Wheel Dividends: Europe's Clues to Breaking Car Dependence

Bremen, Germany - The self-congratulations by bailed-out American car companies are hard to take seriously in a continent of relatively Lilliputian cars, amazing trains, and almost perfect public transit.

Chrysler last week claimed it may break even this year. General Motors boasted of repaying billions in government loans. GM CEO Ed Whitacre said, "I think the government and us, the taxpayers, made a terrific investment, and I think it's going to pay off big time.''

The payoff is not yet visible. GM promises the electric Volt, but it currently has only one car, the Malibu, among 52 wagons, sedans, and small cars cited by Consumer Reports for high fuel efficiency. Chrysler has none. Both companies still dominate the ratings for worst fuel efficiency from subcompacts to SUVs. Ford, which did not take a bailout, remains the only Detroit competitor in fuel efficient vehicles with its Ford Fusion hybrid. Fittingly, Ford is expecting a $1 billion first-quarter profit.

While America spends $82 billion hoping bankrupt companies retool for President Obama's 35-mile-per-gallon standards by 2016, other countries are already into high gear getting cars off the street completely.

In two-and-a-half weeks in Stockholm, Copenhagen, and Bremen, I did not witness a single downtown traffic jam. Part of that is due to the cost of gasoline, up to $8 a gallon. But it is also the alternatives. In Stockholm, buses were frequent and comfortable. Subways in Stockholm and Copenhagen were so smooth and quiet, they made our Boston T seem like a rattletrap. Bus service is so dreadful in many US cities that only the poor climb aboard.
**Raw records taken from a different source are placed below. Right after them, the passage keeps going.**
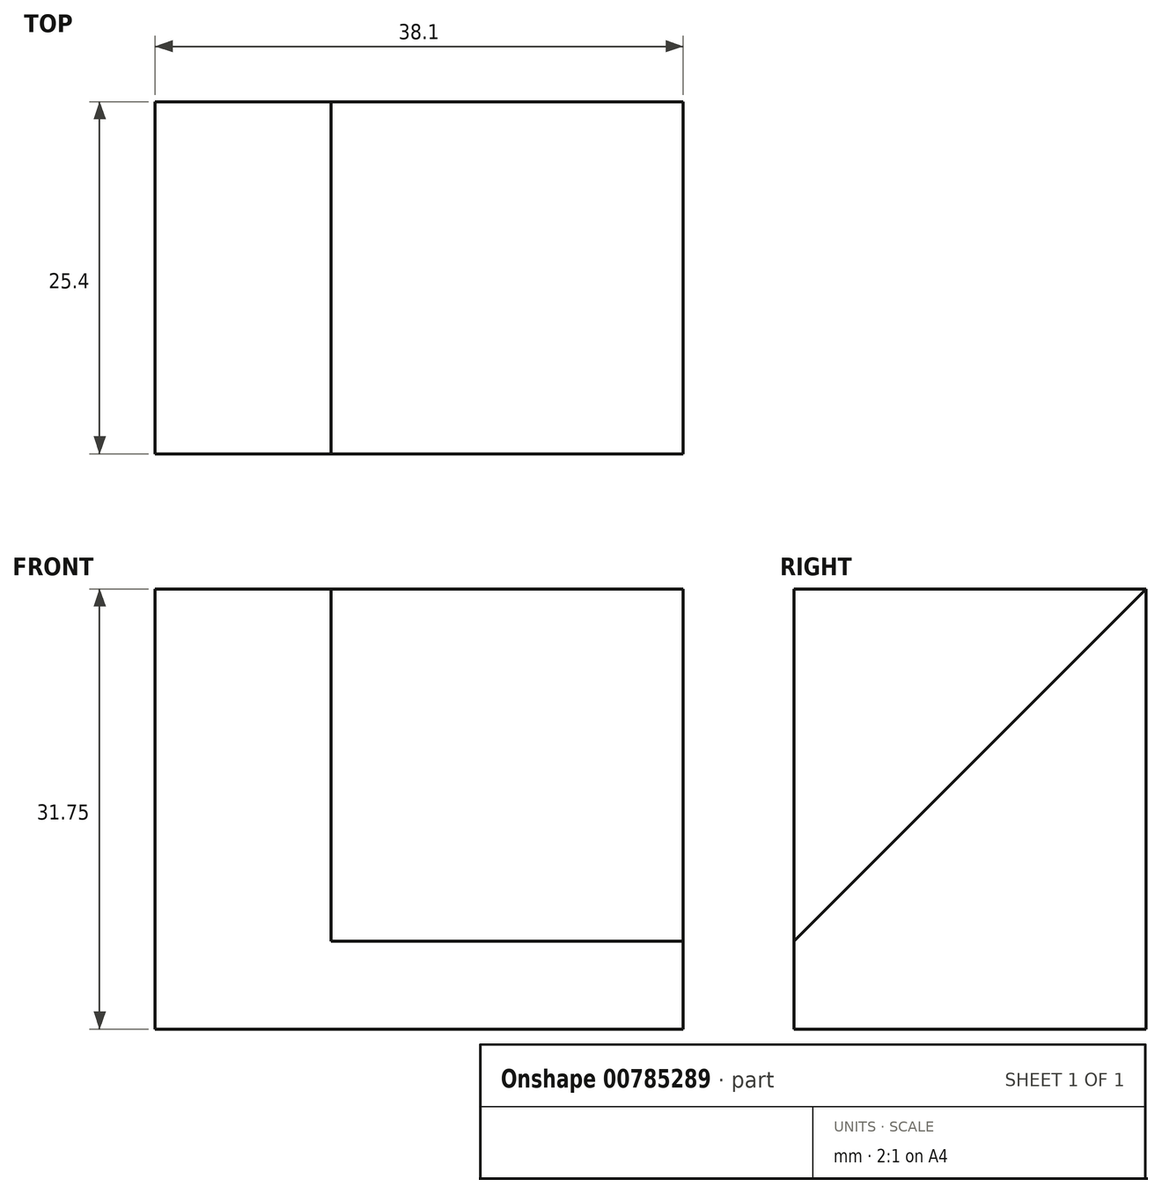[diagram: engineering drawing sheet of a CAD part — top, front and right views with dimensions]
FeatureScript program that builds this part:
annotation { "Feature Type Name" : "Feature", "Feature Type Description" : "" }
export const myFeature = defineFeature(function(context is Context, id is Id, definition is map)
    precondition{}
    {
        {
            var Q0;
            Q0=qCreatedBy(makeId("Front.planeOp"),FACE);
            var sketch = newSketch(context, id + "F0", { "sketchPlane" : qUnion([Q0])});
            skLineSegment(sketch, "E0", {"start": v(0, 0) * mm, "end": v(38.1, 0) * mm});
            skLineSegment(sketch, "E1", {"start": v(0, 0) * mm, "end": v(0, 31.75) * mm});
            skLineSegment(sketch, "E2", {"start": v(0, 31.75) * mm, "end": v(12.7, 31.75) * mm});
            skLineSegment(sketch, "E3", {"start": v(12.7, 31.75) * mm, "end": v(38.1, 31.75) * mm});
            skLineSegment(sketch, "E4", {"start": v(38.1, 31.75) * mm, "end": v(38.1, 0) * mm});
            skSolve(sketch);
        }
        {
            var Q0;
            Q0=makeQuery(id+"F0.imprint","IMPRINT",FACE,{"disambiguationData":[TD([[makeQuery(id+"F0.imprint","IMPRINT",EDGE,{"derivedFrom":sQuery(id+"F0.wireOp",EDGE,"E0")}),1.0]])]});
            extrude(context, id + "F1", {"entities" : qUnion([Q0]), "depth" : 25.4 * mm, "offsetDistance" : 25.4 * mm});
        }
        {
            var Q0;
            Q0=makeQuery(id+"F1.opExtrude","SWEPT_FACE",FACE,{"disambiguationData":[OSD([sQuery(id+"F0.wireOp",EDGE,"E4")])]});
            var sketch = newSketch(context, id + "F2", { "sketchPlane" : qUnion([Q0])});
            skLineSegment(sketch, "E5", {"start": v(-25.4, 0) * mm, "end": v(-25.4, 6.35) * mm});
            skLineSegment(sketch, "E6", {"start": v(-25.4, 6.35) * mm, "end": v(0, 31.75) * mm});
            skLineSegment(sketch, "E7", {"start": v(-25.4, 6.35) * mm, "end": v(-25.4, 31.75) * mm});
            skLineSegment(sketch, "E8", {"start": v(-25.4, 31.75) * mm, "end": v(0, 31.75) * mm});
            skSolve(sketch);
        }
        {
            var Q0;
            Q0=makeQuery(id+"F2.imprint","IMPRINT",FACE,{"disambiguationData":[TD([[makeQuery(id+"F2.imprint","IMPRINT",EDGE,{"derivedFrom":sQuery(id+"F2.wireOp",EDGE,"E6")}),1.0]])]});
            extrude(context, id + "F3", {"entities" : qUnion([Q0]), "operationType" : NewBodyOperationType.REMOVE, "oppositeDirection" : true, "depth" : 25.4 * mm, "offsetDistance" : 25.4 * mm});
        }
    });
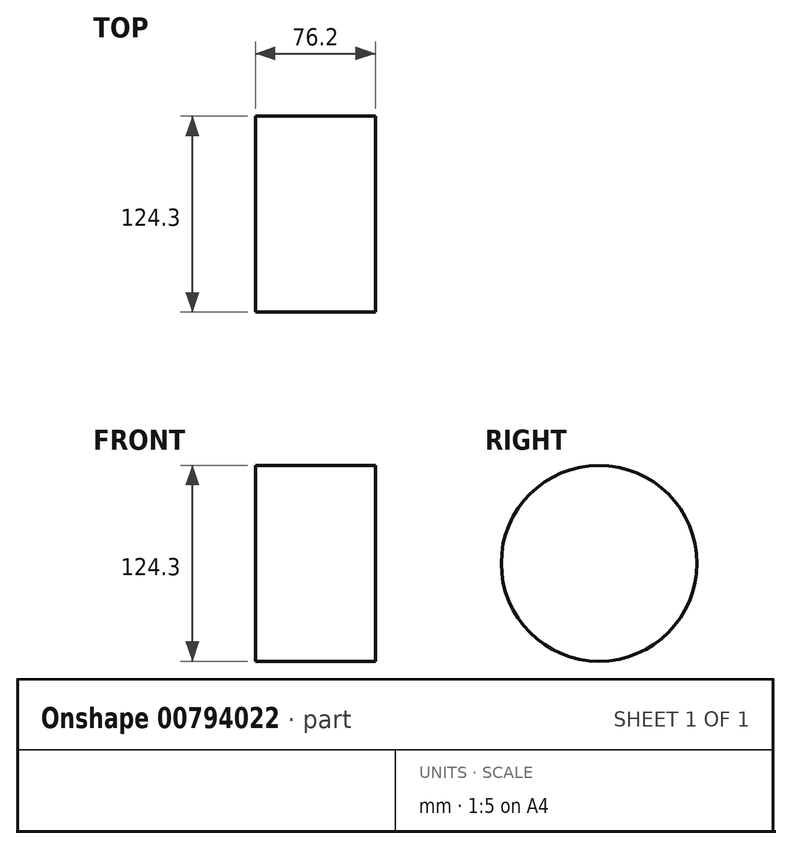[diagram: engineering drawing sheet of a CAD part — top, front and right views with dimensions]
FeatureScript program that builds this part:
annotation { "Feature Type Name" : "Feature", "Feature Type Description" : "" }
export const myFeature = defineFeature(function(context is Context, id is Id, definition is map)
    precondition{}
    {
        {
            var Q0;
            Q0=qCreatedBy(makeId("Right.planeOp"),FACE);
            var sketch = newSketch(context, id + "F0", { "sketchPlane" : qUnion([Q0])});
            skCircle(sketch, "E0", {"center": v(-23.75, 32.67) * mm, "radius": 62.15 * mm});
            skSolve(sketch);
        }
        {
            var Q0;
            Q0=makeQuery(id+"F0.imprint","IMPRINT",FACE,{"disambiguationData":[TD([[makeQuery(id+"F0.imprint","IMPRINT",EDGE,{"derivedFrom":sQuery(id+"F0.wireOp",EDGE,"E0")}),1.0]])]});
            extrude(context, id + "F1", {"entities" : qUnion([Q0]), "depth" : 76.2 * mm, "offsetDistance" : 25.4 * mm});
        }
    });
Not only are long-distance European trains blindingly fast, but my wife and I were flabbergasted when our Copenhagen-to-Hamburg express slowed down to enter what we thought was a tunnel. Then everyone was told to get out and go up on deck. The train had been loaded onto a ferry for a 45-minute sea crossing.

The most memorable sight was the most simple: The bicycle. During weekday rush hours, hundreds of people pedal in business attire or with backpacks, groceries, and construction-job tools. Obese people were hardly in sight.
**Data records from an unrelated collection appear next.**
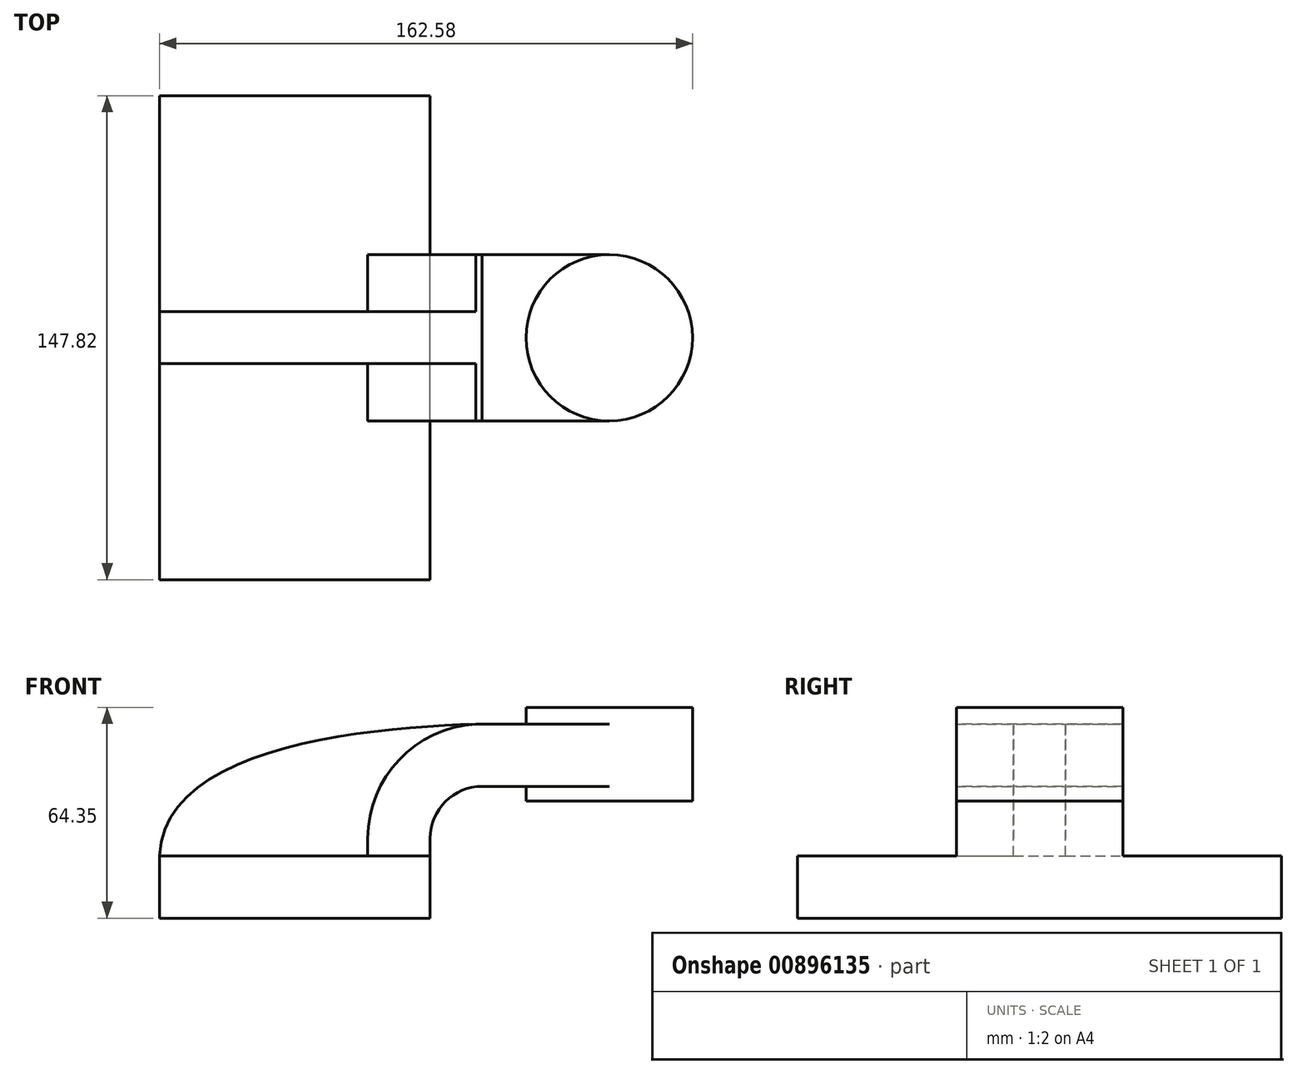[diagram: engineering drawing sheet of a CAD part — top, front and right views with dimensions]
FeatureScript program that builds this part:
annotation { "Feature Type Name" : "Feature", "Feature Type Description" : "" }
export const myFeature = defineFeature(function(context is Context, id is Id, definition is map)
    precondition{}
    {
        {
            var Q0;
            Q0=qCreatedBy(makeId("Front.planeOp"),FACE);
            var sketch = newSketch(context, id + "F0", { "sketchPlane" : qUnion([Q0])});
            skLineSegment(sketch, "E0.bottom", {"start": v(-41.28, -9.53) * mm, "end": v(41.28, -9.53) * mm});
            skLineSegment(sketch, "E0.top", {"start": v(-41.28, 9.53) * mm, "end": v(41.28, 9.53) * mm});
            skLineSegment(sketch, "E0.left", {"start": v(-41.28, -9.53) * mm, "end": v(-41.28, 9.53) * mm});
            skLineSegment(sketch, "E0.right", {"start": v(41.28, -9.53) * mm, "end": v(41.28, 9.53) * mm});
            skPoint(sketch, "E0.middle", {"position": v(0, 0) * mm});
            skLineSegment(sketch, "E1.bottom", {"start": v(121.3, 54.82) * mm, "end": v(70.5, 54.82) * mm});
            skLineSegment(sketch, "E1.top", {"start": v(121.3, 26.24) * mm, "end": v(70.5, 26.24) * mm});
            skLineSegment(sketch, "E1.left", {"start": v(121.3, 54.82) * mm, "end": v(121.3, 26.24) * mm});
            skLineSegment(sketch, "E1.right", {"start": v(70.5, 54.82) * mm, "end": v(70.5, 26.24) * mm});
            skPoint(sketch, "E1.middle", {"position": v(95.9, 40.53) * mm});
            skLineSegment(sketch, "E2", {"start": v(41.27, 9.53) * mm, "end": v(41.27, 14.86) * mm});
            skArc(sketch, "E3", {"start": v(41.27, 14.86) * mm, "mid": v(45.92, 26.09) * mm, "end": v(57.15, 30.74) * mm});
            skLineSegment(sketch, "E4", {"start": v(57.15, 30.74) * mm, "end": v(89.47, 30.74) * mm});
            skLineSegment(sketch, "E5.0", {"start": v(57.15, 49.79) * mm, "end": v(89.47, 49.79) * mm});
            skArc(sketch, "E5.1", {"start": v(22.23, 14.86) * mm, "mid": v(32.45, 39.56) * mm, "end": v(57.15, 49.79) * mm});
            skLineSegment(sketch, "E5.2", {"start": v(22.22, 9.53) * mm, "end": v(22.22, 14.86) * mm});
            skFitSpline(sketch, "E6", {"points": [v(-41.28, 9.52) * mm, v(57.15, 49.79) * mm], "startDerivative": vector(3.2, 101.1) * mm, "endDerivative": vector(103.06, 2.66) * mm});
            skPoint(sketch, "E7.orphan", {"position": v(95.9, 54.82) * mm});
            skPoint(sketch, "E8.end.orphan", {"position": v(95.9, 26.24) * mm});
            skLineSegment(sketch, "E9", {"start": v(95.9, 54.82) * mm, "end": v(95.9, 26.24) * mm});
            skLineSegment(sketch, "E10", {"start": v(89.47, 49.79) * mm, "end": v(95.9, 49.79) * mm});
            skLineSegment(sketch, "E11", {"start": v(89.47, 30.74) * mm, "end": v(95.9, 30.74) * mm});
            skSolve(sketch);
        }
        {
            var Q0;
            Q0=makeQuery(id+"F0.imprint","IMPRINT",FACE,{"disambiguationData":[TD([[makeQuery(id+"F0.imprint","IMPRINT",EDGE,{"derivedFrom":sQuery(id+"F0.wireOp",EDGE,"E0.bottom")}),1.0]])]});
            extrude(context, id + "F1", {"entities" : qUnion([Q0]), "depth" : 73.9 * mm, "offsetDistance" : 25.4 * mm, "hasSecondDirection" : true, "secondDirectionOppositeDirection" : true, "secondDirectionDepth" : 73.9 * mm});
        }
        {
            var Q0;
            {var subQ3=sQuery(id+"F0.wireOp",EDGE,"E5.2");Q0=makeQuery(id+"F0.imprint","IMPRINT",FACE,{"disambiguationData":[TD([[makeQuery(id+"F0.imprint","IMPRINT",EDGE,{"derivedFrom":subQ3}),1.0]])]});}
            extrude(context, id + "F2", {"entities" : qUnion([Q0]), "operationType" : NewBodyOperationType.ADD, "endBound" : BoundingType.SYMMETRIC, "depth" : 15.88 * mm, "offsetDistance" : 25.4 * mm});
        }
        {
            var Q0;
            {var subQ0=sQuery(id+"F0.wireOp",EDGE,"E10");Q0=makeQuery(id+"F0.imprint","IMPRINT",FACE,{"disambiguationData":[TD([[makeQuery(id+"F0.imprint","IMPRINT",EDGE,{"derivedFrom":subQ0}),-1.0]])]});}
            var Q1;
            {var subQ1=sQuery(id+"F0.wireOp",EDGE,"E2");Q1=makeQuery(id+"F0.imprint","IMPRINT",FACE,{"disambiguationData":[TD([[makeQuery(id+"F0.imprint","IMPRINT",EDGE,{"derivedFrom":subQ1}),1.0]])]});}
            extrude(context, id + "F3", {"entities" : qUnion([Q0, Q1]), "operationType" : NewBodyOperationType.ADD, "endBound" : BoundingType.SYMMETRIC, "depth" : 50.8 * mm, "offsetDistance" : 25.4 * mm});
        }
        {
            var Q0;
            {var subQ4=sQuery(id+"F0.wireOp",EDGE,"E1.left");Q0=makeQuery(id+"F0.imprint","IMPRINT",FACE,{"disambiguationData":[TD([[makeQuery(id+"F0.imprint","IMPRINT",EDGE,{"derivedFrom":subQ4}),-1.0]])]});}
            var Q1;
            Q1=sQuery(id+"F0.wireOp",EDGE,"E9");
            revolve(context, id + "F4", {"operationType" : NewBodyOperationType.ADD, "surfaceOperationType" : NewSurfaceOperationType.NEW, "entities" : qUnion([Q0]), "axis" : qUnion([Q1]), "revolveType" : RevolveType.FULL});
        }
    });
In Copenhagen, at the end of a conference dinner, a middle-age woman rose up at 10:30 p.m. to bid adieu and said she was riding her bike home. At the end of a gathering in Bremen at midnight, a man in his 20s said he was riding his bike the half-hour home. The 65-year-old mother of our hosts in Bremen rides her bike from her house a third of a mile away to see her three grandchildren. Children on cycles are everywhere.

This is no accident. Copenhagen was car-clogged a half century ago, shocked into a fresh vision by the 1970s energy crisis and recession. Urban planners in Copenhagen have installed more than 200 miles of bicycle lanes. Stockholm says it has built more than 460 miles. In these cities, as well as Bremen, bike lanes either share large, wide sidewalks with pedestrians or are separate, dedicated tracks adjacent to sidewalks. Today, the city of Copenhagen says 37 percent of work and school commutes are done by bike. Stockholm says 150,000 of its 810,000 residents bike regularly to work.

This is unlike Boston and Cambridge, where lanes are painted on streets almost as a dare, sandwiching cyclists in between traffic on the left and parked cars on the right, where doors can swing open at any moment. Only the most nimble or fearless of cyclists use them at rush hour. The lanes are a largely vacant symbol of why less than 1 percent of commutes in the United States are done by bike, according to the Census.

That is why the latest auto news is so dull. Instead of throwing billions at uninspired car companies, cities should be reconstructed so that you will want to leave the car in the garage. The real headline is when grandma feels safe to pedal down the street to see her grandkids.